The present invention is superior to the prior art automatic shut-off nozzles in that the piston--fabricated from stainless steel tube--is affixed to the "big end" and in that pressure limitation is only by virtue of the strength of the spring acting on the piston. The spring-loaded dogs of the prior art nozzle muzzles were a particularly weak point and, with the associated stay-back rod, had a very short working life.

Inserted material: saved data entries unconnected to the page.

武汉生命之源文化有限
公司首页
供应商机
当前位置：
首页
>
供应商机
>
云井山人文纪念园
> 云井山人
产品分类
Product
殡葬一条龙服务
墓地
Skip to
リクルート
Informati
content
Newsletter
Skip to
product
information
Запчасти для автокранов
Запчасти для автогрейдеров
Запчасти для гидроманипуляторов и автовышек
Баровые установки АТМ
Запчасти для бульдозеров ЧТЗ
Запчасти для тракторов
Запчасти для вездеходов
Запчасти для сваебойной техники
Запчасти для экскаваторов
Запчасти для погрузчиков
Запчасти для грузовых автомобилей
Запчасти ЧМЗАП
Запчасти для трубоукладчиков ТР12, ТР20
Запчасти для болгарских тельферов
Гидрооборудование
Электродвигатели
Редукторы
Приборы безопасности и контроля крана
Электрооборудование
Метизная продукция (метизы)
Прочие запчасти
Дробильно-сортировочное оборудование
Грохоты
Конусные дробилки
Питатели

Automatic shut-off nozzles according to the present invention have fewer components and are easier to maintain and service. Operating pressures as high as 330 p.s.i. are possible with the present invention.

INDUSTRIAL APPLICABILITY

Although the invention has particular application in the field of refuelling heavy construction and mining equipment, it will be realised that it may equally well be employed to fill with liquids containers in general; for example, in crankcase and transmission oil filling operations, hydraulic fluid tank filling and coolant tank filling.

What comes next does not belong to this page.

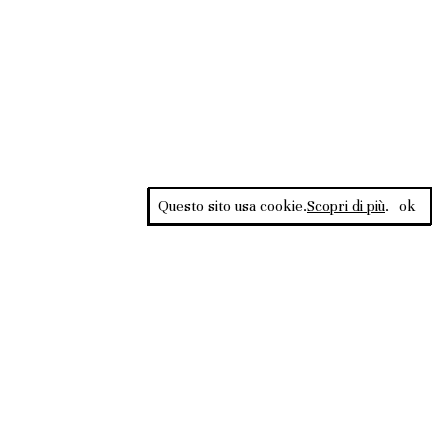
Questo sito usa cookie.
Scopri di più
.
ok
Rss Feed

From the abovegoing, it will be readily appreciated by those skilled in the art that numerous variations and modifications may be made to the invention without departing from the spirit and scope thereof as set out in the following claims.

Claims

1. In a vehicle servicing system having a liquid receiver (34) adapted to be mounted in the sidewall of a tank and including a hollow cylindrical portion having an outer end and an outer wall, an annular bead (35) on the outer wall, an annular groove (40) on said outer wall adjacent the annular bead (35), valve means (16) for closing the outer end, and a spring biased operculum (12) adapted to normally close the valve means (16), in combination with a nozzle;

the combination being characterized in that the nozzle comprises:

a housing (21) having a separate chamber (24) and a liquid delivery chamber (22) adapted to communicate with a hose (23) for delivery of liquid;

a muzzle portion on said housing (21) including a free end, a peripheral array of ball bearings (36) on said free end, an axially movable spring-biased collet (37) surrounding said free end and shrouding said array of ball bearings (36), said collet (37) being movable away from said free end whereby said array of ball bearings (36) are adapted to ride over said annular bead (35) on said outer wall of the receiver (34) to unlock said muzzle portion from the receiver (34), said collet (37) being movable toward said free end whereby said array of ball bearings (36) are adapted to engage said annular groove (40) on said outer wall of the receiver (34) to lock said muzzle portion to the receiver (34);

a piston assembly movable within said housing (21) including a piston rod (25) having opposite end portions, a piston head (27) on one end portion in said muzzle portion, and a large portion (28) fixed on the other end portion in said separate chamber (24) and having a sealed piston surface adapted to be pressure responsive for moving said large portion (28) in one direction, a compression spring (29) in said separate chamber (24) biasing said large portion (28) in a direction opposite said one direction along with said piston rod (25) and the piston head (27) causing displacement of the operculum (12) to an opened position, a longitudinal passageway (31) extending through said piston rod (25) between the opposite ends thereof, a first port means (32) in the one end portion of said piston rod (25) adjacent the piston head (27) to communicate with said longitudinal passageway (31), a second port means (33) in the other end portion of said piston rod (25) to communicate with said longitudinal passageway (31), said first port means (32) communicating with the delivery chamber (22) and said second port means (33) communicating with a portion of said separate chamber (24) sealed by the large portion (28) whereby back pressure in the muzzle portion when liquid fills the tank acts on the piston surface of large portion (28) causing displacement of the piston head (27) whereby the spring biased operculum (12) moves to a closed position; and,

a cocking handle (42) operatively connected to said large portion (28) on said piston rod (25) and being manually operable to move said piston rod (25) longitudinally in said housing (21) and thereby displace the operculum (12) to an opened piston after said array of ball bearings (36) engage the annular groove (40).